At the most basic level we can only understand life's "instruction manuals" if they use acode that we can

understand. In the case of this web site, the code is called English or French. Your understanding of the text you are presently reading depends upon your understanding of the individual English or French words on this page. Furthermore, words seldom convey complete or understandable information. Information is better communicated by grouping words together, and as you already know, a set of words that conveys a complete thought is a sentence. The DNA language, just like English and French, consists of words and sentences too! Each "word" is a single unit of the DNA molecule called a nucleotide. Each "sentence" is a large string of nucleotides called a gene. Let's talk about the DNA words first.

Building Up a DNA Molecule: Nucleotides

DNA "words" are small molecules called nucleotides. The human genome, made up of 23 pairs of chromosomes, consists of a total of about 3 billion nucleotides. Each nucleotide consists of a backbone and a nitrogen-containing base. The backbone serves to attach one nucleotide to another.

All nucleotides have the same backbone (which is made up of a phosphate molecule and a special sugar molecule called deoxyribose). However, a nucleotide may have any one of four possible bases: Adenine (A), Cytosine (C), Guanine (G) or Thymine (T). Because there are only 4 different types of nucleotides that can make up DNA, there are only 4 "words" in the DNA language.

There is one other important aspect of nucleotides that we should discuss: Adenine (A) binds only to Thymine (T) and Cytosine (C) binds only to Guanine (G). Because of this, we say that A is complementary to T and that C is complementary to G. It is a lot easier to break up A-T and C-G bonds (which are called hydrogen bonds) than to break up the bonds that connect the nucleotide backbones together in the DNA chain (called covalent bonds). This property will become important later, when we discuss protein synthesis.

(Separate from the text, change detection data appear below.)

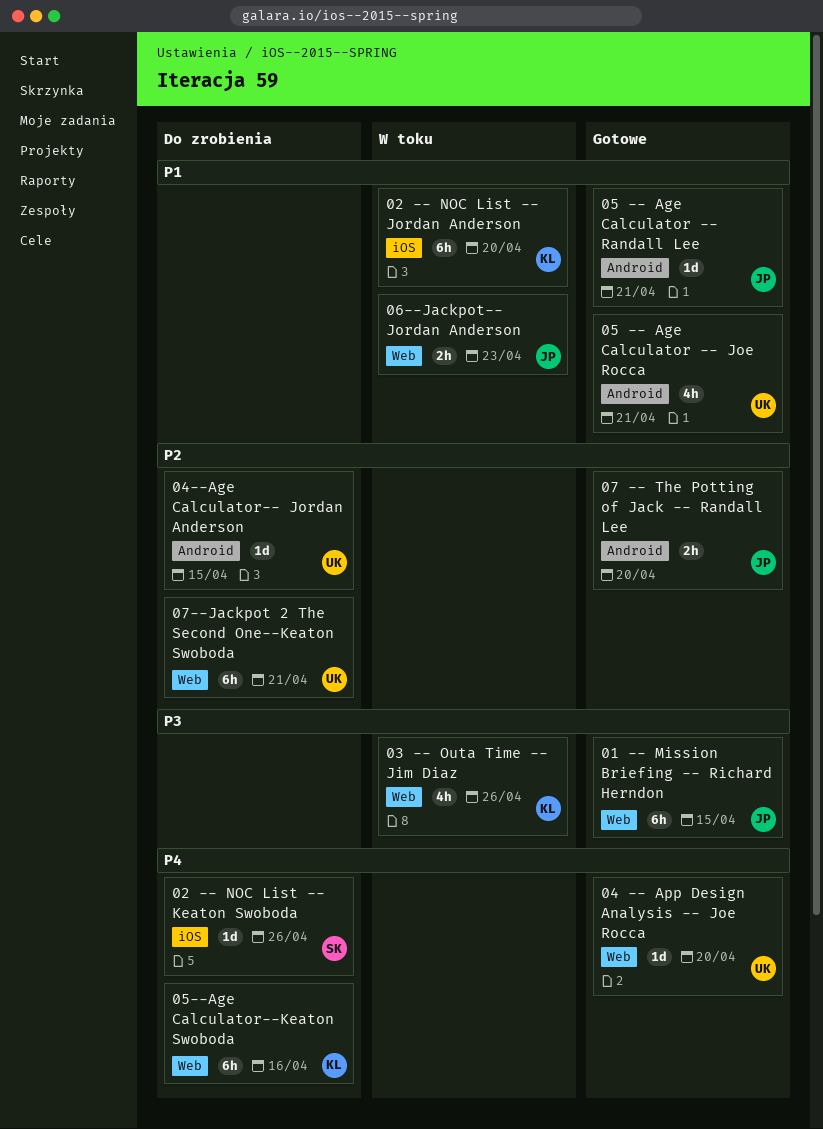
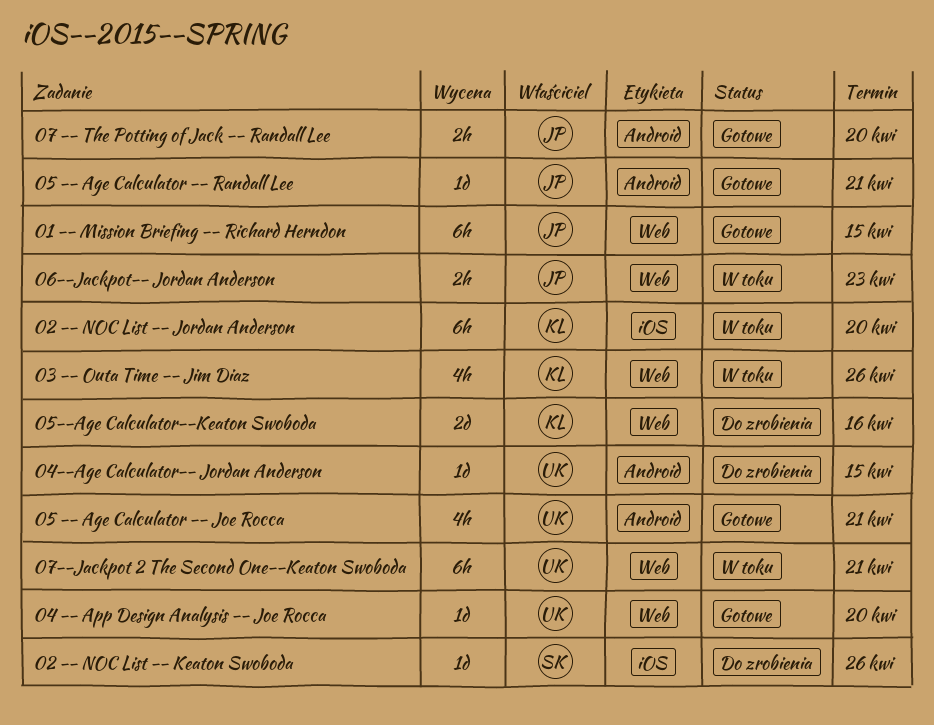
05--Age Calculator--Keaton Swoboda, estimate: 6h -> 2d
07--Jackpot 2 The Second One--Keaton Swoboda, status: Do zrobienia -> W toku

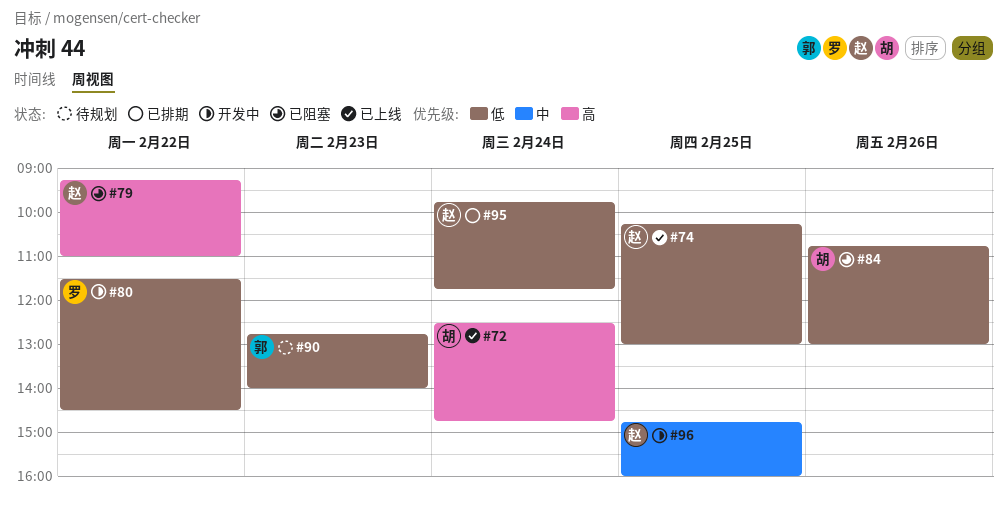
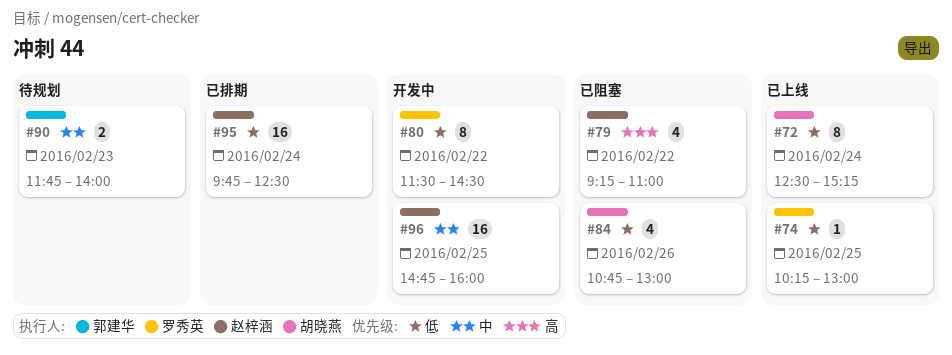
#72, priority: 高 -> 低
#72, ends: 14:45 -> 15:15
#74, owner: 赵梓涵 -> 罗秀英
#90, priority: 低 -> 中
#90, begins: 12:45 -> 11:45
#95, ends: 11:45 -> 12:30

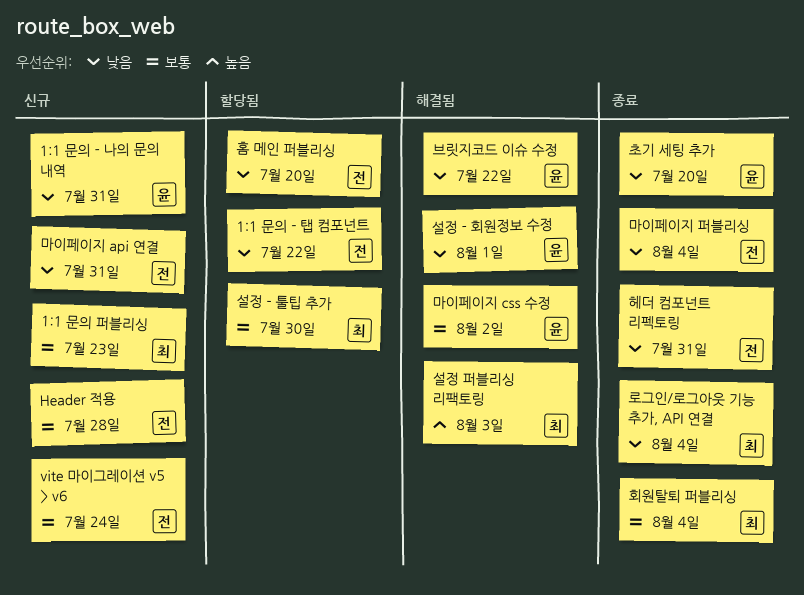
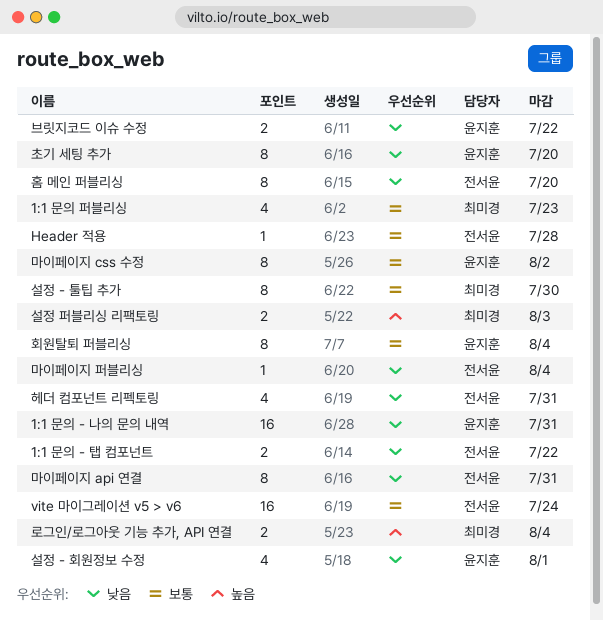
로그인/로그아웃 기능 추가, API 연결, priority: 낮음 -> 높음
회원탈퇴 퍼블리싱, owner: 최미경 -> 윤지훈

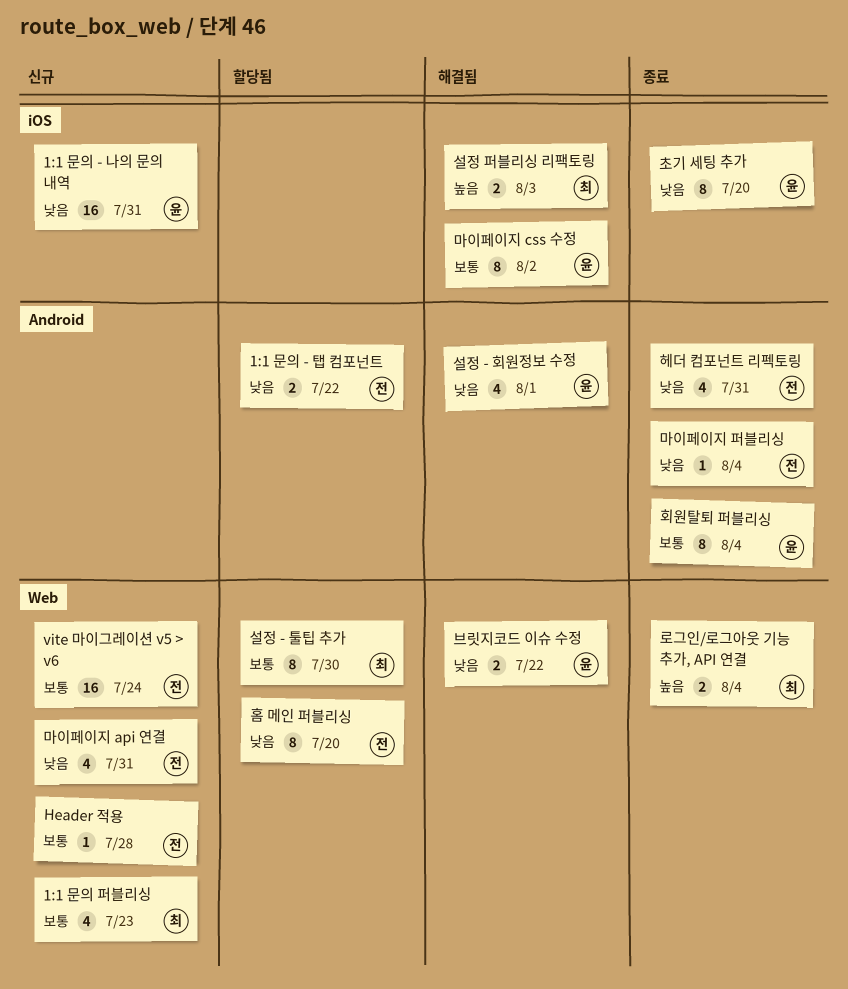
마이페이지 api 연결, estimate: 8 -> 4

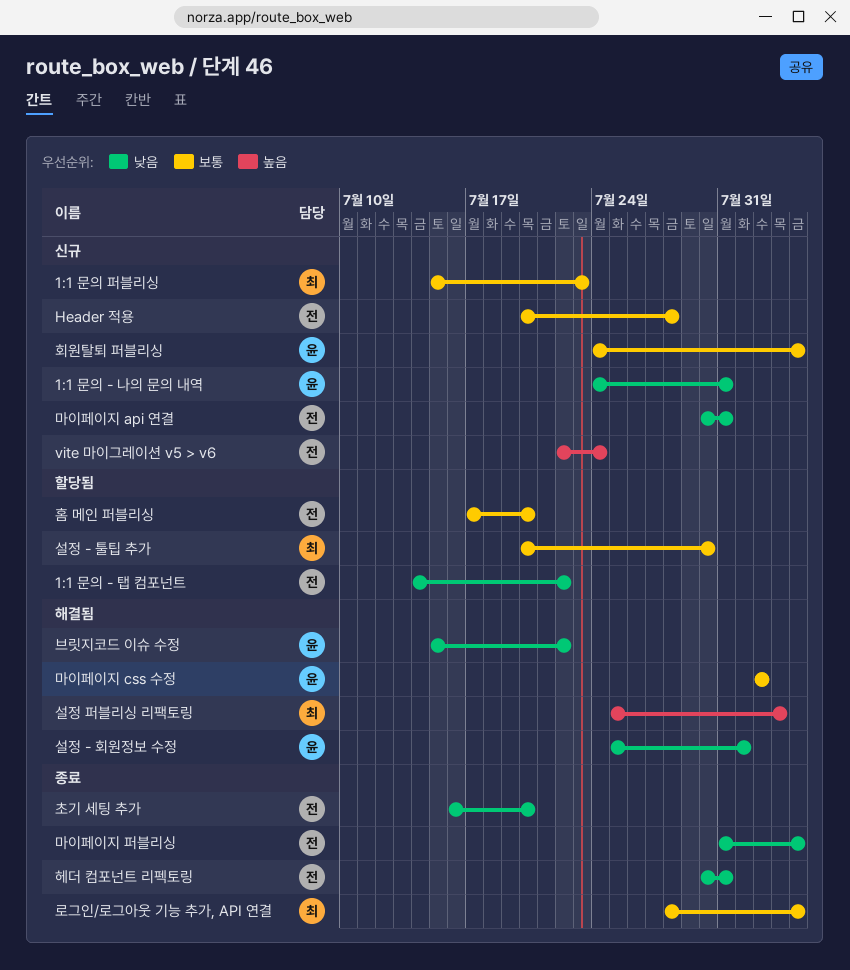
vite 마이그레이션 v5 > v6, priority: 보통 -> 높음
로그인/로그아웃 기능 추가, API 연결, priority: 높음 -> 보통
초기 세팅 추가, owner: 윤 -> 전
홈 메인 퍼블리싱, priority: 낮음 -> 보통
회원탈퇴 퍼블리싱, status: 종료 -> 신규

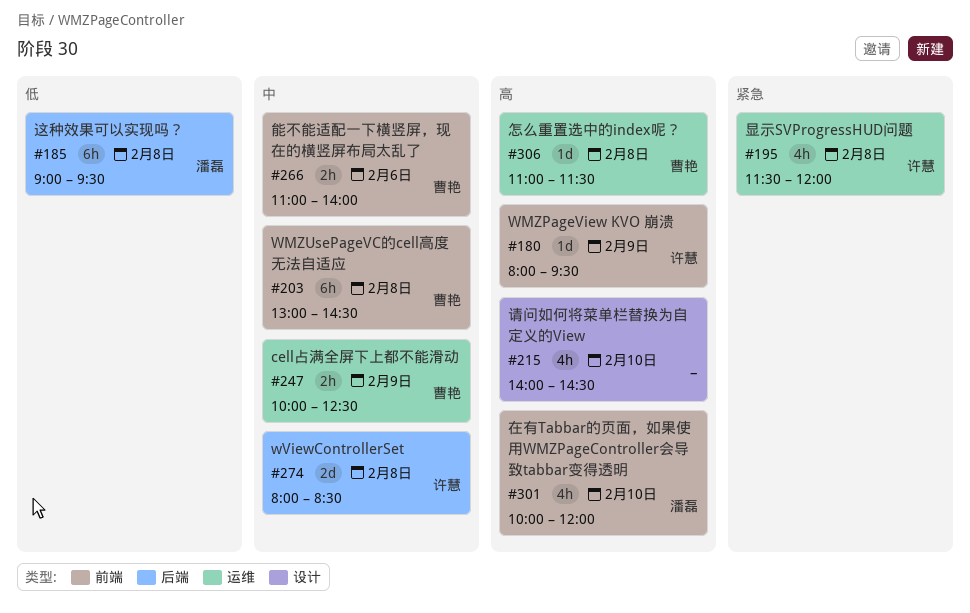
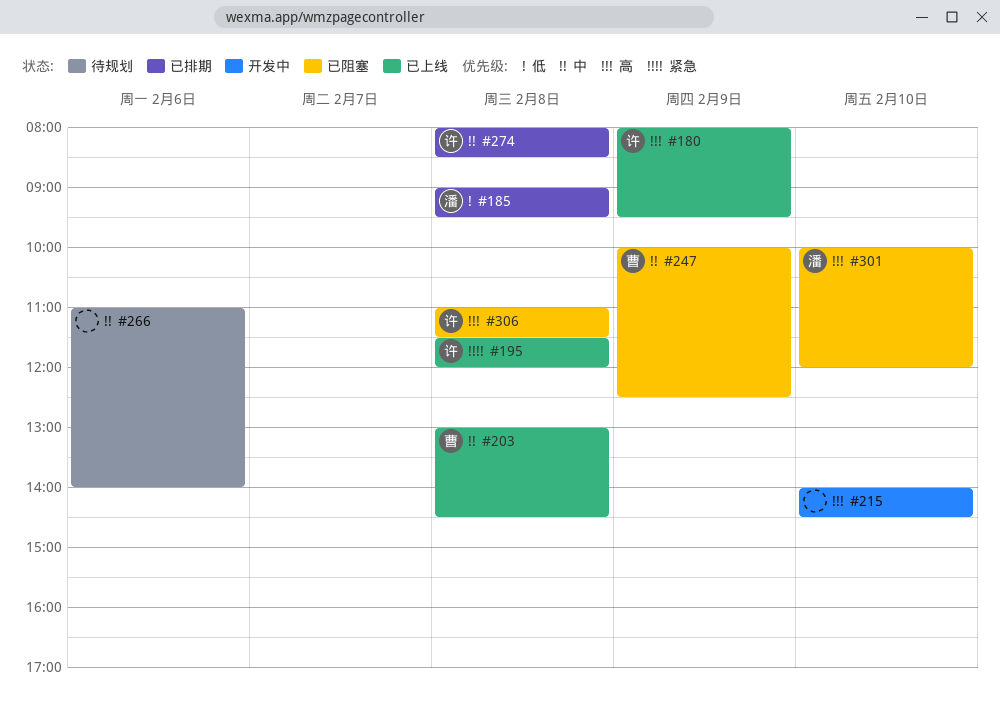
#266, owner: 曹艳 -> none
#306, owner: 曹艳 -> 许慧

Building Up a DNA Molecule: How Nucleotides are Attached Together

DNA molecules actually consist of two parallel chains of nucleotides. Each chain is said to be complementary to the other, because each nucleotide on one chain binds to its complementary partner on the other. It might be useful to imagine the DNA molecule as a ladder, where the two long supporting pieces are composed of the nucleotide backbones fastened together, and the rungs are the complementary A-T and G-C base pairs. So if one side of the ladder had the sequence: AATGC, the complementary side would be TTACG.

In reality, the DNA ladder is twisted up into what is called a double helix conformation. Because the hydrogen bonds (connecting the G to the C, or the T to the A) are weaker than the covalent bonds connecting the individual nucleotides together, the two complementary chains which make up the twisted ladder can be easily unravelled and separated.